The phone of the future will be a smartphone: That much we know for sure. Today, only about one in six phones sold fit into what analysts call the “smartphone" category, but that percentage is growing rapidly, especially in places such as the U.S. Much of what is now in a high-end phone will migrate to mid-range phones over the next couple of years, although there will probably be a market for very simple low-end phones for a long time to come.

The application processors that run these phones are getting notably faster, and we are beginning to see multi-core versions of these processors as well. Tomorrow's smartphones should be able to run most of the applications we run on PCs today--if we want to.

But one question is how much processing will actually be done on the phone, and how much will be done on back-end servers, with the network just moving the results back and forth. Indeed, most of the advanced applications Google showed at the conference relied on the complex processing being done in the cloud, not on the handset.

It's not just the applications processor that's getting more powerful: So are the other chips that make up a phone.

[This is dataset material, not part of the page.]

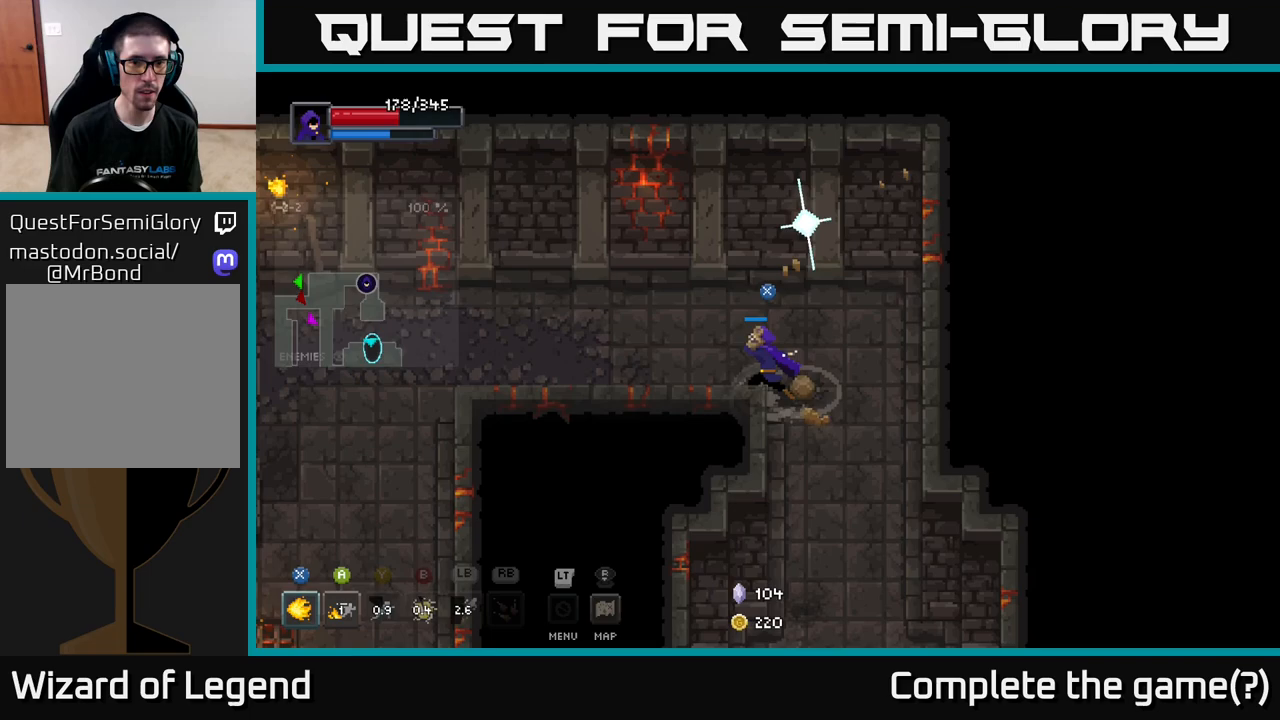
{"buttons": ["X"], "left_stick": "left", "right_stick": "center", "events": [[33, "X", "down"]]}
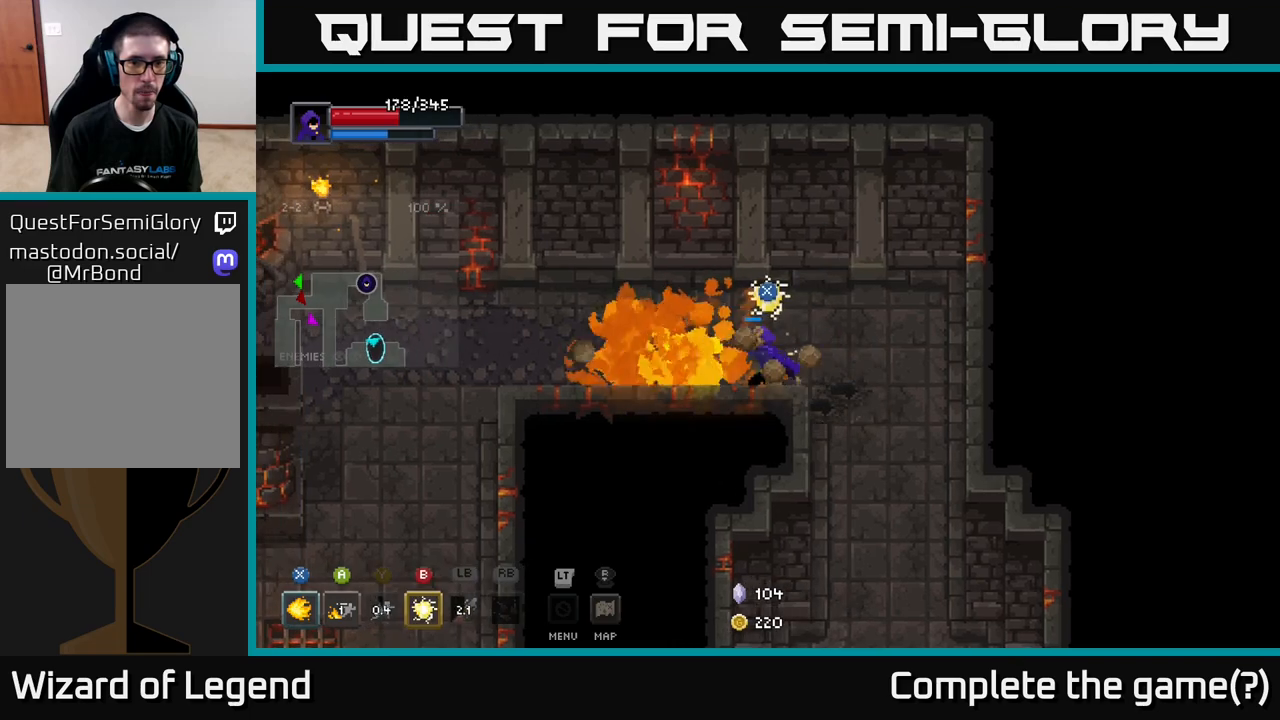
{"buttons": ["X"], "left_stick": "left", "right_stick": "center", "events": []}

At CES, I saw a demo of Broadcom's Video Core IV chip, which supports 1080p recording and playback, and includes support for a digital camera sensor of up to 20 megapixels (not that anyone really makes a sensor of that density for a cell phone, or that it would make sense). This is designed to be a coprocessor that works with a baseband or applications processor to give a phone more graphics and video power.

At Mobile World Congress, Robert Rango of the company's wireless connectivity group talked about Bluetooth Low Energy (BLE), for tasks such as health tracking and fitness, as well as a new low-power chips that combines Bluetooth, GPS, and FM functionality. But he mostly focused on how combining Wi-Fi and Bluetooth would be important in the future, because for many smartphones, Wi-FI connectivity is as important as 3G because the wide area broadband networks are getting so overloaded.

Other companies are doing similar things. Texas Instruments announced a single chip that does Wi-Fi, Bluetooth, GPS, and FM radio reception.